-- INFORMATION SUPPLIED follows --

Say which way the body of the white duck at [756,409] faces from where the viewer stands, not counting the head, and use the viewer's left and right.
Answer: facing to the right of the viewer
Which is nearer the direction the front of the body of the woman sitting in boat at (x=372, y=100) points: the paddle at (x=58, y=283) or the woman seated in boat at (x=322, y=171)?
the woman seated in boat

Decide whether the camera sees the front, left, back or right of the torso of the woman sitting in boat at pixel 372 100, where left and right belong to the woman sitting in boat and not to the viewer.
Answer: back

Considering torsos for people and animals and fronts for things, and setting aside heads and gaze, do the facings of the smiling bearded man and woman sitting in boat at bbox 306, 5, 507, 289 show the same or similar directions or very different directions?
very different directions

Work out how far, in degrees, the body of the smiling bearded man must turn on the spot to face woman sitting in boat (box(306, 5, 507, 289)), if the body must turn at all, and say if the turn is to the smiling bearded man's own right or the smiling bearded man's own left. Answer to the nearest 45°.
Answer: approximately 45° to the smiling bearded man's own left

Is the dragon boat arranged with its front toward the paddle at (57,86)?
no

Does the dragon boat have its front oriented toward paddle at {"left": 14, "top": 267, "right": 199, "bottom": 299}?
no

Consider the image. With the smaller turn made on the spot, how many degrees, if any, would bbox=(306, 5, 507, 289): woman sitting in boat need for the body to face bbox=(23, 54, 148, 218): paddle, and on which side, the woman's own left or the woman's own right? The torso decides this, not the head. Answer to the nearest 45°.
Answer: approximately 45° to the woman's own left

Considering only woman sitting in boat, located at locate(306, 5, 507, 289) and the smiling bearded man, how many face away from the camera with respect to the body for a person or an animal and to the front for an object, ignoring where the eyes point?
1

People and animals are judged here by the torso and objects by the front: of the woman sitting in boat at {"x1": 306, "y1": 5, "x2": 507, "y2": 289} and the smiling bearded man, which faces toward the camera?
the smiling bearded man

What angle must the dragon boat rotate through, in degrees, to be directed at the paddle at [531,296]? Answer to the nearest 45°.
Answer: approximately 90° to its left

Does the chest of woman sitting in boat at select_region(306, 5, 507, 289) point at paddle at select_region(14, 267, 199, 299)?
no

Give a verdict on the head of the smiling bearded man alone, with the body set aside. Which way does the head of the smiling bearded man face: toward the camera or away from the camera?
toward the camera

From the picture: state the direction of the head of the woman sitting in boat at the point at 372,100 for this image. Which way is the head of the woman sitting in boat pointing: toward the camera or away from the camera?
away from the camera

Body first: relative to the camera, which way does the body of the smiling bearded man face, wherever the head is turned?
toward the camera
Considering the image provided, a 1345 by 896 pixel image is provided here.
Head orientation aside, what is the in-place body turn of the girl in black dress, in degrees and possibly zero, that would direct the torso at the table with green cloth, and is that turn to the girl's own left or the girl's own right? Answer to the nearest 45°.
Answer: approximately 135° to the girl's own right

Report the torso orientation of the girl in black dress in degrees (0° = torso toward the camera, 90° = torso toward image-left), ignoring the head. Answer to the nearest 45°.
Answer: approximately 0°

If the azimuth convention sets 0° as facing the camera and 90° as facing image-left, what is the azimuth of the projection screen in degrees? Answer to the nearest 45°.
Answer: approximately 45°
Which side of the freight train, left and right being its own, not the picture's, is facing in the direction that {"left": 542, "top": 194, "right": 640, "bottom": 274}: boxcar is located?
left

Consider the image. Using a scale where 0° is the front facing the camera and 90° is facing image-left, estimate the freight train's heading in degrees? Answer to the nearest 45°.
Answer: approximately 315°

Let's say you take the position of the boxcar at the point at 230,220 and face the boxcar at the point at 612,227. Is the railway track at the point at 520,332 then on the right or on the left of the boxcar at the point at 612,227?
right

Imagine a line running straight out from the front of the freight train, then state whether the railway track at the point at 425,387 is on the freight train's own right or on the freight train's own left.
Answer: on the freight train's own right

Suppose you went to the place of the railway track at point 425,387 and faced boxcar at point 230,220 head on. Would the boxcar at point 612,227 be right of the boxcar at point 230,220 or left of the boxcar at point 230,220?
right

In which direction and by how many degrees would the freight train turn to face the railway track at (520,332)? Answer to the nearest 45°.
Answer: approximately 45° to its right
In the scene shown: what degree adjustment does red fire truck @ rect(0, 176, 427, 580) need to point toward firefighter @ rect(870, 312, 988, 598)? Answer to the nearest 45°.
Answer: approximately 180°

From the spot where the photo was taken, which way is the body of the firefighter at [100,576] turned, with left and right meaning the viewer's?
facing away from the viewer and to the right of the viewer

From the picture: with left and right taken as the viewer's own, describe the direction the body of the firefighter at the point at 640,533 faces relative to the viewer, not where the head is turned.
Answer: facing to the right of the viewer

-- INFORMATION SUPPLIED concluded --

* WORK TO BE COMPLETED
Once the line with "In the scene" is found, transcribe it and each line after it through the final line of the entries, exactly and only.

* RESPONSE FOR THIS EXERCISE
In the scene shown: what degree adjustment does red fire truck @ rect(0, 176, 427, 580) need to point toward firefighter @ rect(870, 312, 988, 598)? Answer to the nearest 45°.
Answer: approximately 180°

From the spot where the photo was taken, which way is the body of the firefighter at [100,576] turned, with left and right meaning the viewer's?
facing away from the viewer and to the right of the viewer

From the picture: with left and right taken as the viewer's own, describe the direction the body of the firefighter at the point at 640,533 faces relative to the viewer, not where the head is turned.
Answer: facing to the right of the viewer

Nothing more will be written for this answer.